Honda Motor Co. announced Wednesday that it will launch a new, affordable gas-electric hybrid car in the U.S., Japan and Europe in early 2009, one of four new hybrid models the car maker plans to release by 2015 to challenge rival Toyota Motor Corp.’s dominance in the green car market.
Speaking in Tokyo, Honda President Takeo Fukui said a new hydrogen-powered fuel-cell vehicle, the FCX Clarity, will be available in July for leasing in California to a limited number of customers. It aims to deliver 200 of the vehicles in the next three years.
These new vehicle launches highlight Honda’s aggressive new push to reclaim its role as a leader in green car technology.
In 1999, Honda was the first to launch a hybrid car, the Insight, to the U.S. market and later introduced hybrid versions of the Civic and Accord.
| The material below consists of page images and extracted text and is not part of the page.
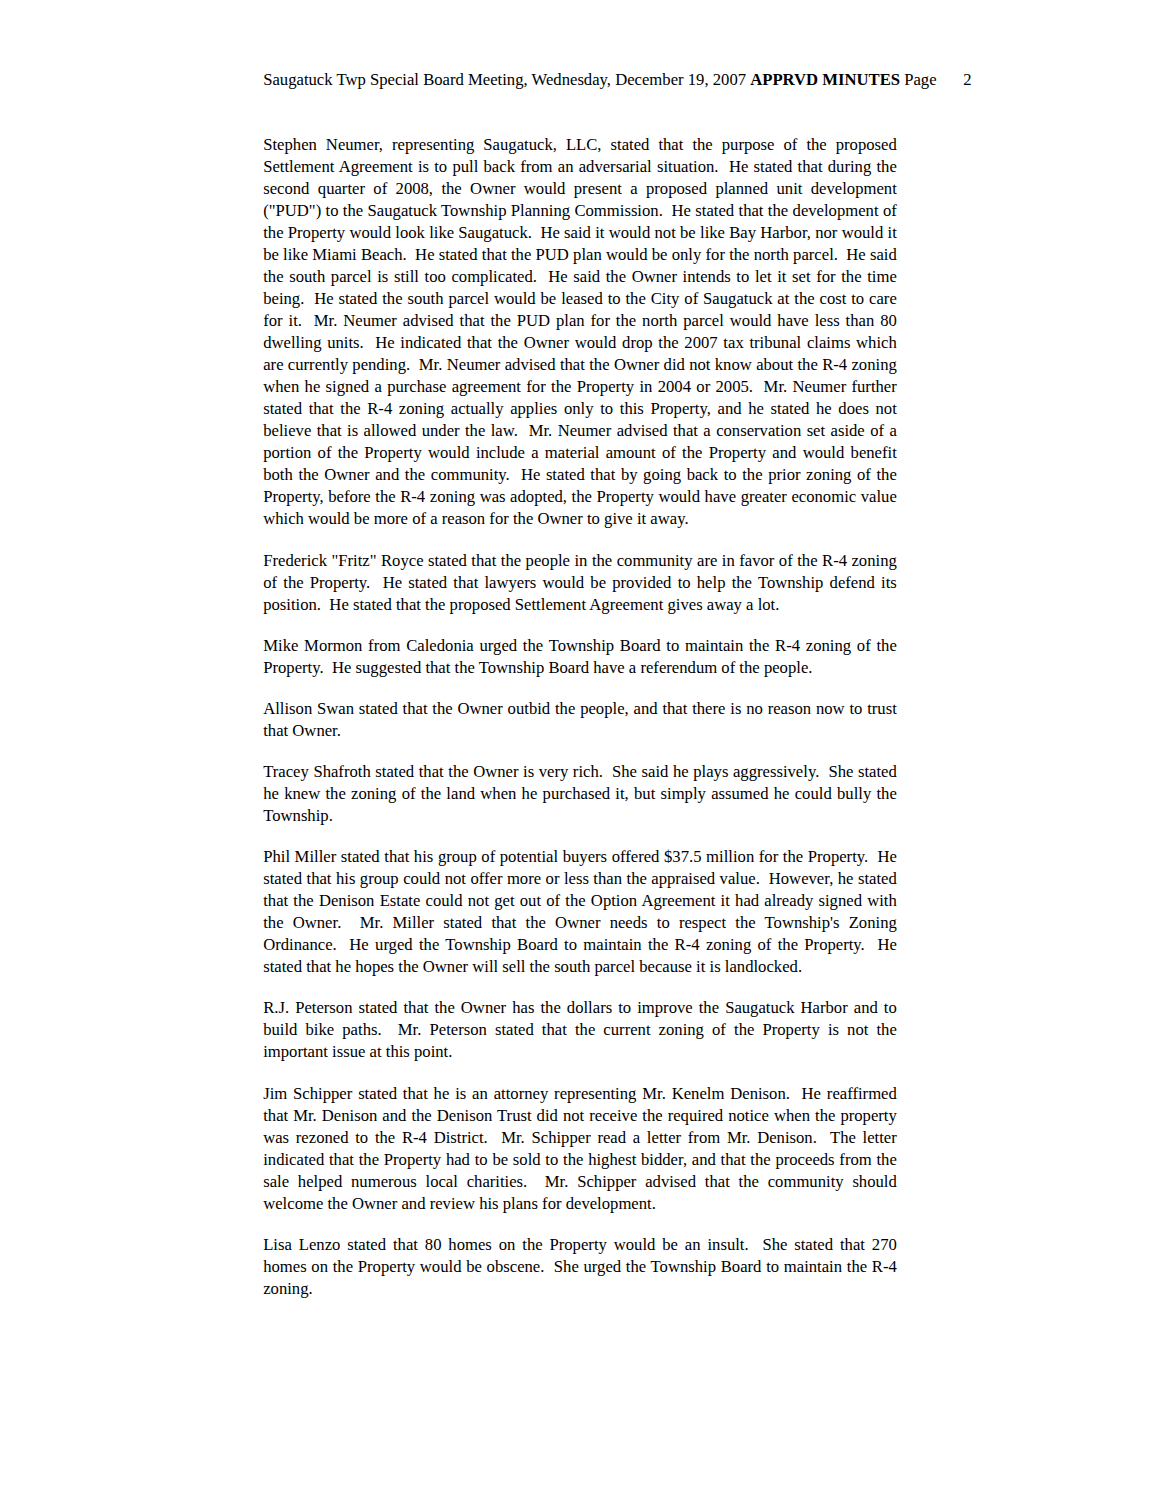Saugatuck Twp Special Board Meeting, Wednesday, December 19, 2007 APPRVD MINUTES Page2
Stephen Neumer, representing Saugatuck, LLC, stated that the purpose of the proposed Settlement Agreement is to pull back from an adversarial situation. He stated that during the second quarter of 2008, the Owner would present a proposed planned unit development ("PUD") to the Saugatuck Township Planning Commission. He stated that the development of the Property would look like Saugatuck. He said it would not be like Bay Harbor, nor would it be like Miami Beach. He stated that the PUD plan would be only for the north parcel. He said the south parcel is still too complicated. He said the Owner intends to let it set for the time being. He stated the south parcel would be leased to the City of Saugatuck at the cost to care for it. Mr. Neumer advised that the PUD plan for the north parcel would have less than 80 dwelling units. He indicated that the Owner would drop the 2007 tax tribunal claims which are currently pending. Mr. Neumer advised that the Owner did not know about the R-4 zoning when he signed a purchase agreement for the Property in 2004 or 2005. Mr. Neumer further stated that the R-4 zoning actually applies only to this Property, and he stated he does not believe that is allowed under the law. Mr. Neumer advised that a conservation set aside of a portion of the Property would include a material amount of the Property and would benefit both the Owner and the community. He stated that by going back to the prior zoning of the Property, before the R-4 zoning was adopted, the Property would have greater economic value which would be more of a reason for the Owner to give it away.
Frederick "Fritz" Royce stated that the people in the community are in favor of the R-4 zoning of the Property. He stated that lawyers would be provided to help the Township defend its position. He stated that the proposed Settlement Agreement gives away a lot.
Mike Mormon from Caledonia urged the Township Board to maintain the R-4 zoning of the Property. He suggested that the Township Board have a referendum of the people.
Allison Swan stated that the Owner outbid the people, and that there is no reason now to trust that Owner.
Tracey Shafroth stated that the Owner is very rich. She said he plays aggressively. She stated he knew the zoning of the land when he purchased it, but simply assumed he could bully the Township.
Phil Miller stated that his group of potential buyers offered $37.5 million for the Property. He stated that his group could not offer more or less than the appraised value. However, he stated that the Denison Estate could not get out of the Option Agreement it had already signed with the Owner. Mr. Miller stated that the Owner needs to respect the Township's Zoning Ordinance. He urged the Township Board to maintain the R-4 zoning of the Property. He stated that he hopes the Owner will sell the south parcel because it is landlocked.
R.J. Peterson stated that the Owner has the dollars to improve the Saugatuck Harbor and to build bike paths. Mr. Peterson stated that the current zoning of the Property is not the important issue at this point.
Jim Schipper stated that he is an attorney representing Mr. Kenelm Denison. He reaffirmed that Mr. Denison and the Denison Trust did not receive the required notice when the property was rezoned to the R-4 District. Mr. Schipper read a letter from Mr. Denison. The letter indicated that the Property had to be sold to the highest bidder, and that the proceeds from the sale helped numerous local charities. Mr. Schipper advised that the community should welcome the Owner and review his plans for development.
Lisa Lenzo stated that 80 homes on the Property would be an insult. She stated that 270 homes on the Property would be obscene. She urged the Township Board to maintain the R-4 zoning.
But Honda’s green efforts were quickly overshadowed by Toyota, whose four-seater Prius hybrid proved more practical for consumers than the two-seater Insight and has been a runaway hit with drivers since it first went on sale in the U.S. in 2000.
During the last decade, Toyota has sold more than 1.46 million hybrids world-wide, including more than one million Prius hybrids. Honda has sold about 262,000 hybrids to date and discontinued sales of two models, the Insight and Accord, because of poor sales.
But Honda now has an ambitious goal to sell 500,000 hybrids per year sometime after 2010, though that would still fall short of Toyota’s target of selling one million hybrids annually by the turn of the decade.